Task details:
With the material below, print exactly the lines between the line holding "18 | 10 | 9 |" and the line holding "inflammatory disease | | | | |", inclusive. Add nothing else.

Provided data:
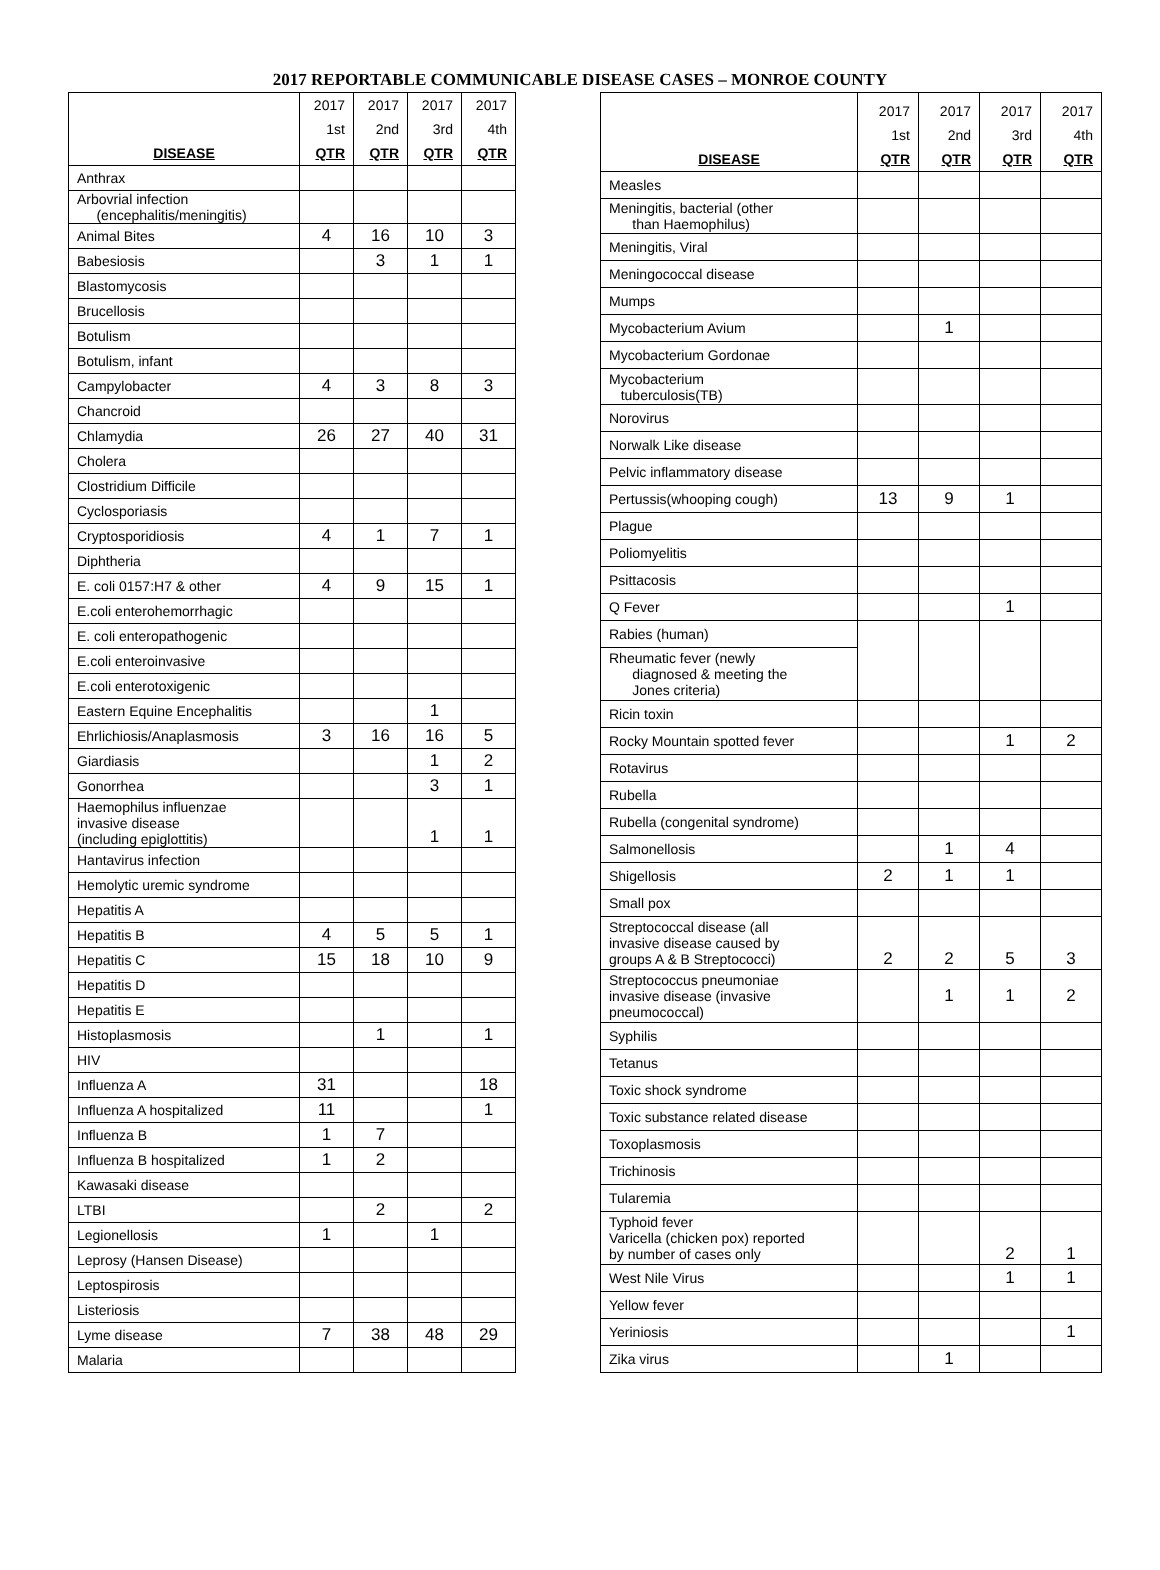2017 REPORTABLE COMMUNICABLE DISEASE CASES – MONROE COUNTY
| DISEASE | 2017 1st QTR | 2017 2nd QTR | 2017 3rd QTR | 2017 4th QTR |
| --- | --- | --- | --- | --- |
| Anthrax | | | | |
| Arbovrial infection (encephalitis/meningitis) | | | | |
| Animal Bites | 4 | 16 | 10 | 3 |
| Babesiosis | | 3 | 1 | 1 |
| Blastomycosis | | | | |
| Brucellosis | | | | |
| Botulism | | | | |
| Botulism, infant | | | | |
| Campylobacter | 4 | 3 | 8 | 3 |
| Chancroid | | | | |
| Chlamydia | 26 | 27 | 40 | 31 |
| Cholera | | | | |
| Clostridium Difficile | | | | |
| Cyclosporiasis | | | | |
| Cryptosporidiosis | 4 | 1 | 7 | 1 |
| Diphtheria | | | | |
| E. coli 0157:H7 & other | 4 | 9 | 15 | 1 |
| E.coli enterohemorrhagic | | | | |
| E. coli enteropathogenic | | | | |
| E.coli enteroinvasive | | | | |
| E.coli enterotoxigenic | | | | |
| Eastern Equine Encephalitis | | | 1 | |
| Ehrlichiosis/Anaplasmosis | 3 | 16 | 16 | 5 |
| Giardiasis | | | 1 | 2 |
| Gonorrhea | | | 3 | 1 |
| Haemophilus influenzae invasive disease (including epiglottitis) | | | 1 | 1 |
| Hantavirus infection | | | | |
| Hemolytic uremic syndrome | | | | |
| Hepatitis A | | | | |
| Hepatitis B | 4 | 5 | 5 | 1 |
| Hepatitis C | 15 | 18 | 10 | 9 |
| Hepatitis D | | | | |
| Hepatitis E | | | | |
| Histoplasmosis | | 1 | | 1 |
| HIV | | | | |
| Influenza A | 31 | | | 18 |
| Influenza A hospitalized | 11 | | | 1 |
| Influenza B | 1 | 7 | | |
| Influenza B hospitalized | 1 | 2 | | |
| Kawasaki disease | | | | |
| LTBI | | 2 | | 2 |
| Legionellosis | 1 | | 1 | |
| Leprosy (Hansen Disease) | | | | |
| Leptospirosis | | | | |
| Listeriosis | | | | |
| Lyme disease | 7 | 38 | 48 | 29 |
| Malaria | | | | |
| DISEASE | 2017 1st QTR | 2017 2nd QTR | 2017 3rd QTR | 2017 4th QTR |
| --- | --- | --- | --- | --- |
| Measles | | | | |
| Meningitis, bacterial (other than Haemophilus) | | | | |
| Meningitis, Viral | | | | |
| Meningococcal disease | | | | |
| Mumps | | | | |
| Mycobacterium Avium | | 1 | | |
| Mycobacterium Gordonae | | | | |
| Mycobacterium tuberculosis(TB) | | | | |
| Norovirus | | | | |
| Norwalk Like disease | | | | |
| Pelvic inflammatory disease | | | | |
| Pertussis(whooping cough) | 13 | 9 | 1 | |
| Plague | | | | |
| Poliomyelitis | | | | |
| Psittacosis | | | | |
| Q Fever | | | 1 | |
| Rabies (human) | | | | |
| Rheumatic fever (newly diagnosed & meeting the Jones criteria) | | | | |
| Ricin toxin | | | | |
| Rocky Mountain spotted fever | | | 1 | 2 |
| Rotavirus | | | | |
| Rubella | | | | |
| Rubella (congenital syndrome) | | | | |
| Salmonellosis | | 1 | 4 | |
| Shigellosis | 2 | 1 | 1 | |
| Small pox | | | | |
| Streptococcal disease (all invasive disease caused by groups A & B Streptococci) | 2 | 2 | 5 | 3 |
| Streptococcus pneumoniae invasive disease (invasive pneumococcal) | | 1 | 1 | 2 |
| Syphilis | | | | |
| Tetanus | | | | |
| Toxic shock syndrome | | | | |
| Toxic substance related disease | | | | |
| Toxoplasmosis | | | | |
| Trichinosis | | | | |
| Tularemia | | | | |
| Typhoid fever Varicella (chicken pox) reported by number of cases only | | | 2 | 1 |
| West Nile Virus | | | 1 | 1 |
| Yellow fever | | | | |
| Yeriniosis | | | | 1 |
| Zika virus | | 1 | | |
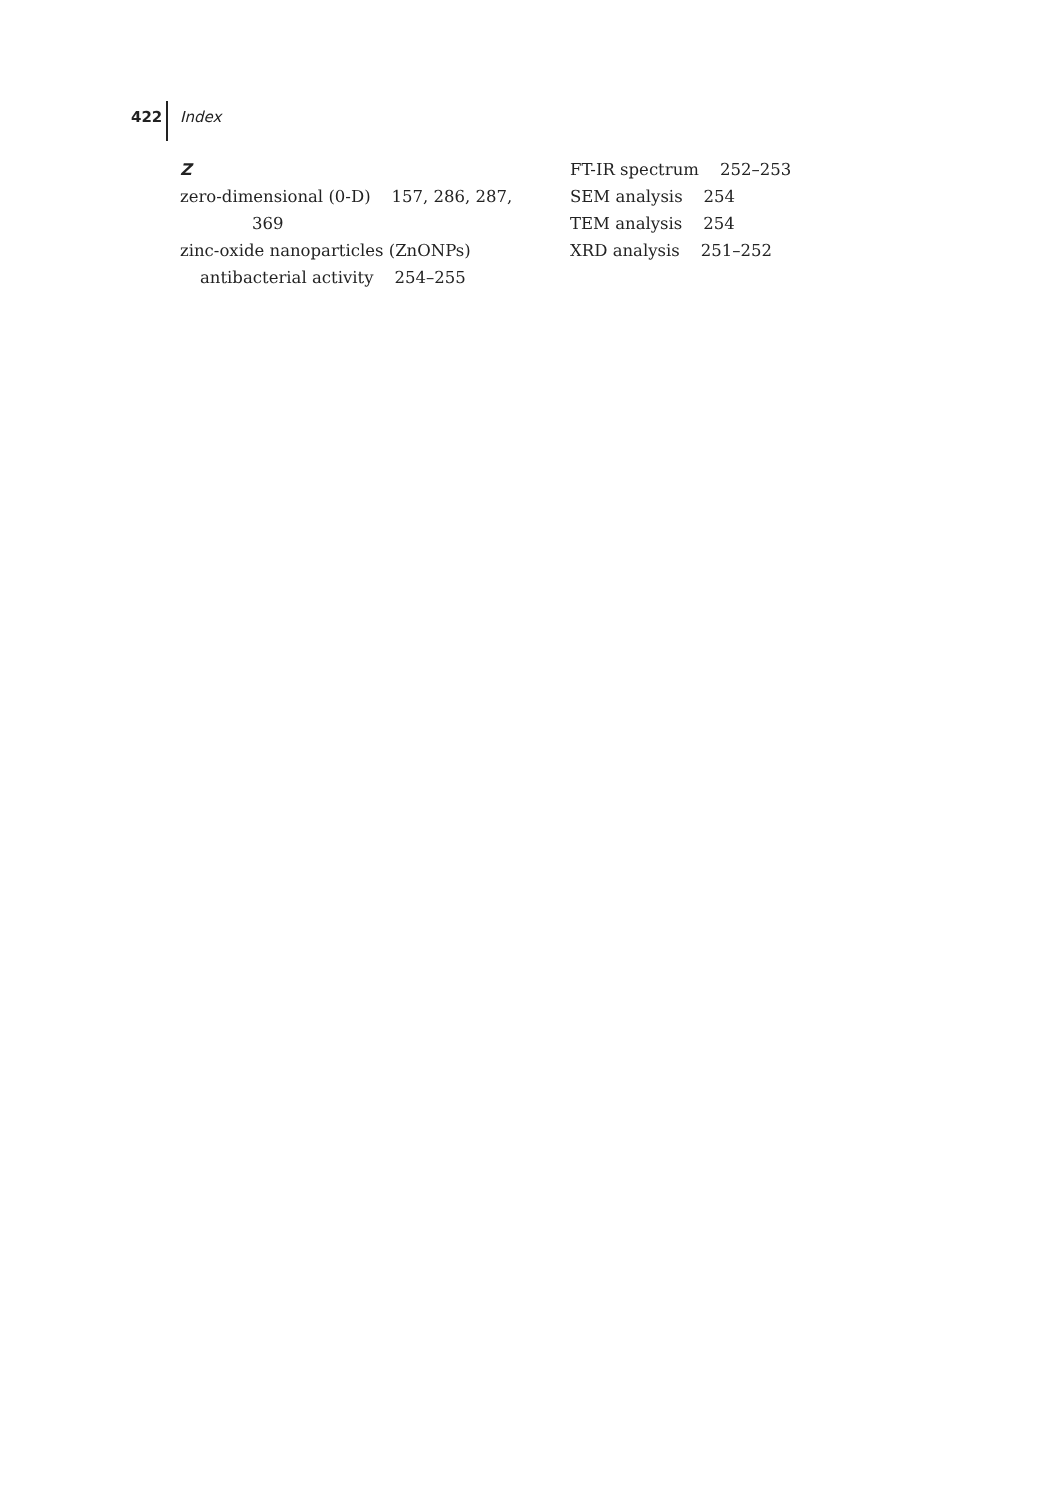422 Index
Z
zero-dimensional (0-D) 157, 286, 287,
369
zinc-oxide nanoparticles (ZnONPs)
antibacterial activity 254–255
FT-IR spectrum 252–253
SEM analysis 254
TEM analysis 254
XRD analysis 251–252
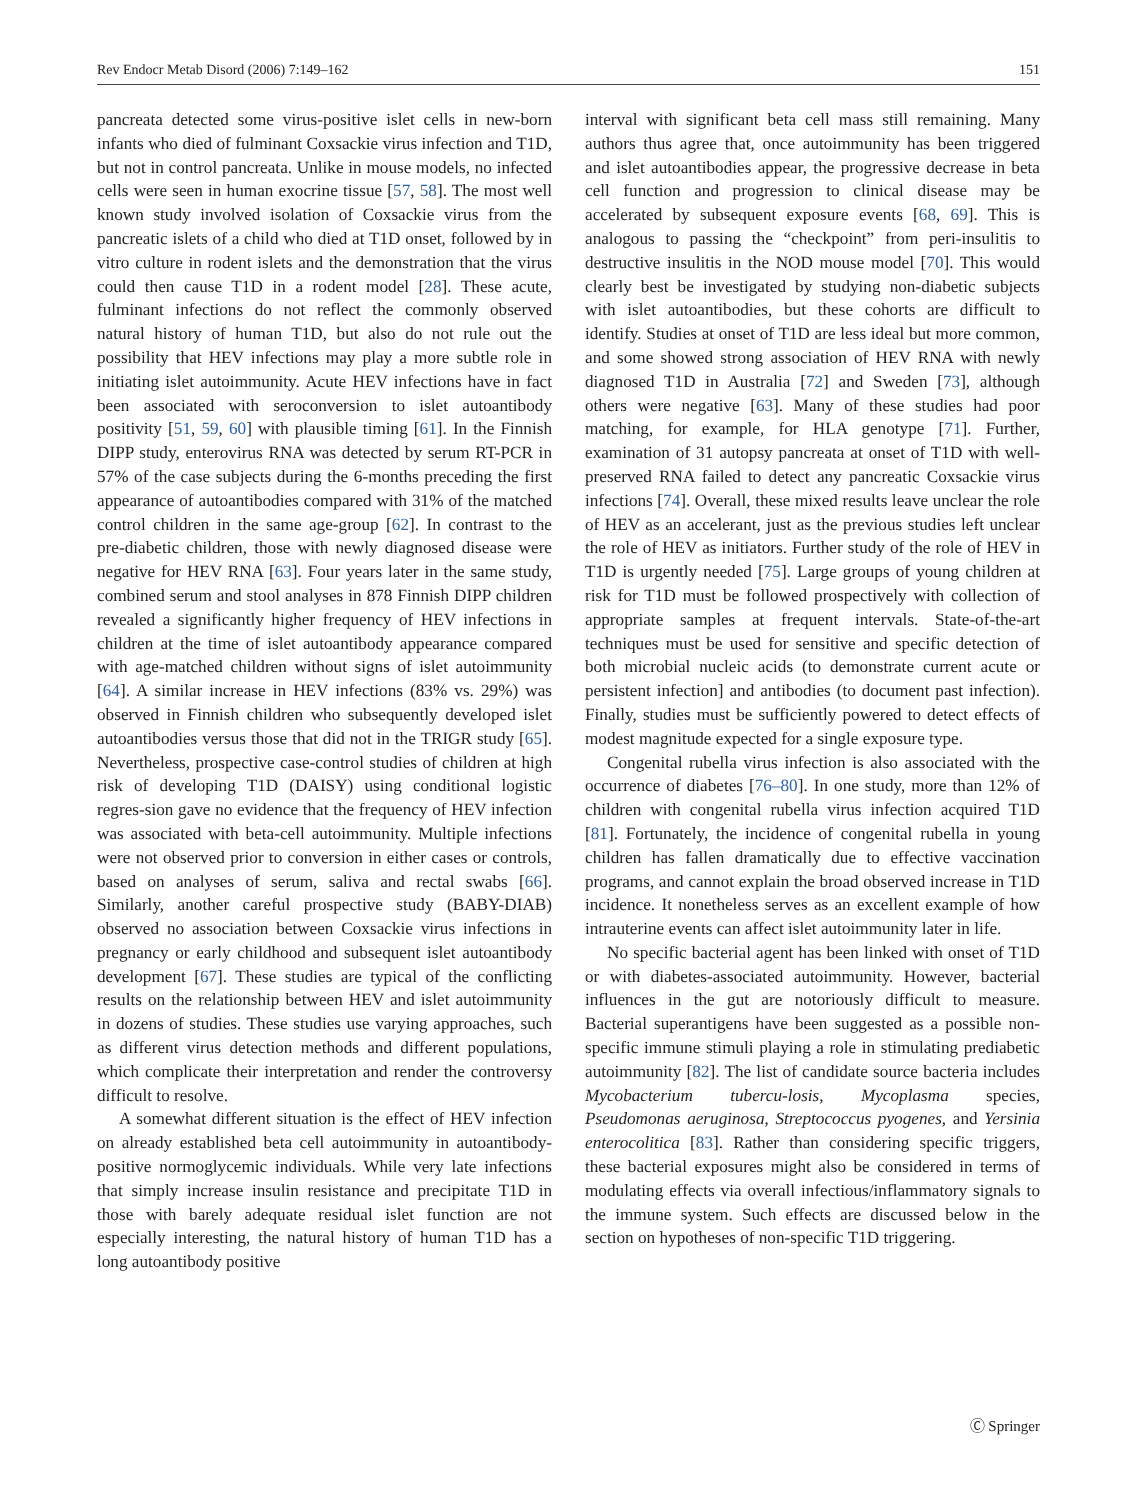Rev Endocr Metab Disord (2006) 7:149–162 151
pancreata detected some virus-positive islet cells in new-born infants who died of fulminant Coxsackie virus infection and T1D, but not in control pancreata. Unlike in mouse models, no infected cells were seen in human exocrine tissue [57, 58]. The most well known study involved isolation of Coxsackie virus from the pancreatic islets of a child who died at T1D onset, followed by in vitro culture in rodent islets and the demonstration that the virus could then cause T1D in a rodent model [28]. These acute, fulminant infections do not reflect the commonly observed natural history of human T1D, but also do not rule out the possibility that HEV infections may play a more subtle role in initiating islet autoimmunity. Acute HEV infections have in fact been associated with seroconversion to islet autoantibody positivity [51, 59, 60] with plausible timing [61]. In the Finnish DIPP study, enterovirus RNA was detected by serum RT-PCR in 57% of the case subjects during the 6-months preceding the first appearance of autoantibodies compared with 31% of the matched control children in the same age-group [62]. In contrast to the pre-diabetic children, those with newly diagnosed disease were negative for HEV RNA [63]. Four years later in the same study, combined serum and stool analyses in 878 Finnish DIPP children revealed a significantly higher frequency of HEV infections in children at the time of islet autoantibody appearance compared with age-matched children without signs of islet autoimmunity [64]. A similar increase in HEV infections (83% vs. 29%) was observed in Finnish children who subsequently developed islet autoantibodies versus those that did not in the TRIGR study [65]. Nevertheless, prospective case-control studies of children at high risk of developing T1D (DAISY) using conditional logistic regres-sion gave no evidence that the frequency of HEV infection was associated with beta-cell autoimmunity. Multiple infections were not observed prior to conversion in either cases or controls, based on analyses of serum, saliva and rectal swabs [66]. Similarly, another careful prospective study (BABY-DIAB) observed no association between Coxsackie virus infections in pregnancy or early childhood and subsequent islet autoantibody development [67]. These studies are typical of the conflicting results on the relationship between HEV and islet autoimmunity in dozens of studies. These studies use varying approaches, such as different virus detection methods and different populations, which complicate their interpretation and render the controversy difficult to resolve.
A somewhat different situation is the effect of HEV infection on already established beta cell autoimmunity in autoantibody-positive normoglycemic individuals. While very late infections that simply increase insulin resistance and precipitate T1D in those with barely adequate residual islet function are not especially interesting, the natural history of human T1D has a long autoantibody positive
interval with significant beta cell mass still remaining. Many authors thus agree that, once autoimmunity has been triggered and islet autoantibodies appear, the progressive decrease in beta cell function and progression to clinical disease may be accelerated by subsequent exposure events [68, 69]. This is analogous to passing the “checkpoint” from peri-insulitis to destructive insulitis in the NOD mouse model [70]. This would clearly best be investigated by studying non-diabetic subjects with islet autoantibodies, but these cohorts are difficult to identify. Studies at onset of T1D are less ideal but more common, and some showed strong association of HEV RNA with newly diagnosed T1D in Australia [72] and Sweden [73], although others were negative [63]. Many of these studies had poor matching, for example, for HLA genotype [71]. Further, examination of 31 autopsy pancreata at onset of T1D with well-preserved RNA failed to detect any pancreatic Coxsackie virus infections [74]. Overall, these mixed results leave unclear the role of HEV as an accelerant, just as the previous studies left unclear the role of HEV as initiators. Further study of the role of HEV in T1D is urgently needed [75]. Large groups of young children at risk for T1D must be followed prospectively with collection of appropriate samples at frequent intervals. State-of-the-art techniques must be used for sensitive and specific detection of both microbial nucleic acids (to demonstrate current acute or persistent infection] and antibodies (to document past infection). Finally, studies must be sufficiently powered to detect effects of modest magnitude expected for a single exposure type.
Congenital rubella virus infection is also associated with the occurrence of diabetes [76–80]. In one study, more than 12% of children with congenital rubella virus infection acquired T1D [81]. Fortunately, the incidence of congenital rubella in young children has fallen dramatically due to effective vaccination programs, and cannot explain the broad observed increase in T1D incidence. It nonetheless serves as an excellent example of how intrauterine events can affect islet autoimmunity later in life.
No specific bacterial agent has been linked with onset of T1D or with diabetes-associated autoimmunity. However, bacterial influences in the gut are notoriously difficult to measure. Bacterial superantigens have been suggested as a possible non-specific immune stimuli playing a role in stimulating prediabetic autoimmunity [82]. The list of candidate source bacteria includes Mycobacterium tubercu-losis, Mycoplasma species, Pseudomonas aeruginosa, Streptococcus pyogenes, and Yersinia enterocolitica [83]. Rather than considering specific triggers, these bacterial exposures might also be considered in terms of modulating effects via overall infectious/inflammatory signals to the immune system. Such effects are discussed below in the section on hypotheses of non-specific T1D triggering.
Ⓒ Springer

Written response:
| Hepatitis C | 15 | 18 | 10 | 9 |
| Hepatitis D | | | | |
| Hepatitis E | | | | |
| Histoplasmosis | | 1 | | 1 |
| HIV | | | | |
| Influenza A | 31 | | | 18 |
| Influenza A hospitalized | 11 | | | 1 |
| Influenza B | 1 | 7 | | |
| Influenza B hospitalized | 1 | 2 | | |
| Kawasaki disease | | | | |
| LTBI | | 2 | | 2 |
| Legionellosis | 1 | | 1 | |
| Leprosy (Hansen Disease) | | | | |
| Leptospirosis | | | | |
| Listeriosis | | | | |
| Lyme disease | 7 | 38 | 48 | 29 |
| Malaria | | | | |
| DISEASE | 2017 1st QTR | 2017 2nd QTR | 2017 3rd QTR | 2017 4th QTR |
| --- | --- | --- | --- | --- |
| Measles | | | | |
| Meningitis, bacterial (other than Haemophilus) | | | | |
| Meningitis, Viral | | | | |
| Meningococcal disease | | | | |
| Mumps | | | | |
| Mycobacterium Avium | | 1 | | |
| Mycobacterium Gordonae | | | | |
| Mycobacterium tuberculosis(TB) | | | | |
| Norovirus | | | | |
| Norwalk Like disease | | | | |
| Pelvic inflammatory disease | | | | |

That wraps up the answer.